→ Problem to solve
Starting at the line that contains "UniRide-DEPLOYMENT vous guide" and ending with the line that contains "- Vous pouvez", give the data again with "conviviaux" swapped for "agréables" and everything else unchanged.

→ Provided material
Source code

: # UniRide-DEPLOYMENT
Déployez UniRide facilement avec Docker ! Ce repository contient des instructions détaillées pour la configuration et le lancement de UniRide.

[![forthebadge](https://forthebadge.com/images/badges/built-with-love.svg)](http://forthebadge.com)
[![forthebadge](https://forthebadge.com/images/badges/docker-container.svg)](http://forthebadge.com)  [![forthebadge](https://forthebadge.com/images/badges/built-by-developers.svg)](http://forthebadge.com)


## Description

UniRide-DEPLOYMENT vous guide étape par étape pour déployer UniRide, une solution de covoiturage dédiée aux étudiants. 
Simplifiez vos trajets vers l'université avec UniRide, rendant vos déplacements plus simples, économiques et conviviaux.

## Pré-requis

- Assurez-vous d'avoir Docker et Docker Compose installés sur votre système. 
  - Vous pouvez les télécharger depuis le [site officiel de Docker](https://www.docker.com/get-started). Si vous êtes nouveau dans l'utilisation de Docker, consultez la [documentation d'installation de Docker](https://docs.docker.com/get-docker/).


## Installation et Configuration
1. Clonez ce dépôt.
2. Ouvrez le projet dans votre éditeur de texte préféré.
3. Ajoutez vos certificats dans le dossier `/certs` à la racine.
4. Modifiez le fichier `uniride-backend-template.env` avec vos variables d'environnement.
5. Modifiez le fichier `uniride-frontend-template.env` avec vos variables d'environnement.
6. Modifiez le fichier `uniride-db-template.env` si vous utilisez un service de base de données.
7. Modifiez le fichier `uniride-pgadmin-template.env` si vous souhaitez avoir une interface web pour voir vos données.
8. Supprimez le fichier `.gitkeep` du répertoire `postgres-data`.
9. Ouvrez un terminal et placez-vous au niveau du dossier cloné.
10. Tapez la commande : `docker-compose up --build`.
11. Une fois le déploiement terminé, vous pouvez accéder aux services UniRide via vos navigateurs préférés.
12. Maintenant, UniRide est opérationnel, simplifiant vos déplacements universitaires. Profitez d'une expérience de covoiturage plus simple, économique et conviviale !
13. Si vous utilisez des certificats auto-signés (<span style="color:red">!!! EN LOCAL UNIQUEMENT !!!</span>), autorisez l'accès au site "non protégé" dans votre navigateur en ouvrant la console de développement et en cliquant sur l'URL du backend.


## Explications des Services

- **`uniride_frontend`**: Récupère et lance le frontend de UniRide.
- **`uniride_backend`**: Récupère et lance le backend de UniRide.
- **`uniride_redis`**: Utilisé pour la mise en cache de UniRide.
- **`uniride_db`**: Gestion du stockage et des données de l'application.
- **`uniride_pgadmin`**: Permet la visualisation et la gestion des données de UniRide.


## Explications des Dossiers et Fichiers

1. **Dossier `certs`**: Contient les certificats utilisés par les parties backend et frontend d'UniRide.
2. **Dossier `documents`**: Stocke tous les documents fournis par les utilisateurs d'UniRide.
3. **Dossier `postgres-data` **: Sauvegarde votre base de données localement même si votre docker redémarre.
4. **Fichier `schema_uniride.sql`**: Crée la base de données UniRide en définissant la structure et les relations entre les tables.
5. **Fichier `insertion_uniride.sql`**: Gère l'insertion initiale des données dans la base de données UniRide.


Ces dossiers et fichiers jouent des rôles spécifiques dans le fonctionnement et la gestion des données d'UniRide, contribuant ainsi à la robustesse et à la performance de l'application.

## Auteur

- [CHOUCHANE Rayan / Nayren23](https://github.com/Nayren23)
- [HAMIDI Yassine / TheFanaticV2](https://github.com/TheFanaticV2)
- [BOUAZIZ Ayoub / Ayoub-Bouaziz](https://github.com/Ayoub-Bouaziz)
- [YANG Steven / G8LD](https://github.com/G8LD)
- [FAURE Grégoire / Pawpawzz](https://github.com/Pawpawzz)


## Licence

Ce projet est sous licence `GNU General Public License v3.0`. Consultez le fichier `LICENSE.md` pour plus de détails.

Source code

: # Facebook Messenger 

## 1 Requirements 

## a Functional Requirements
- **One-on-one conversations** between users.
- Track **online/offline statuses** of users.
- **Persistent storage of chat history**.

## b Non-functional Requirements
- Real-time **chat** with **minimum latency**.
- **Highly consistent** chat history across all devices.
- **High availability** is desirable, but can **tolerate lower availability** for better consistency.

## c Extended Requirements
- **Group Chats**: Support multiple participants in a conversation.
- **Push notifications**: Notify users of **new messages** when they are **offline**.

→ Answer to the problem
UniRide-DEPLOYMENT vous guide étape par étape pour déployer UniRide, une solution de covoiturage dédiée aux étudiants. 
Simplifiez vos trajets vers l'université avec UniRide, rendant vos déplacements plus simples, économiques et agréables.

## Pré-requis

- Assurez-vous d'avoir Docker et Docker Compose installés sur votre système. 
  - Vous pouvez les télécharger depuis le [site officiel de Docker](https://www.docker.com/get-started). Si vous êtes nouveau dans l'utilisation de Docker, consultez la [documentation d'installation de Docker](https://docs.docker.com/get-docker/).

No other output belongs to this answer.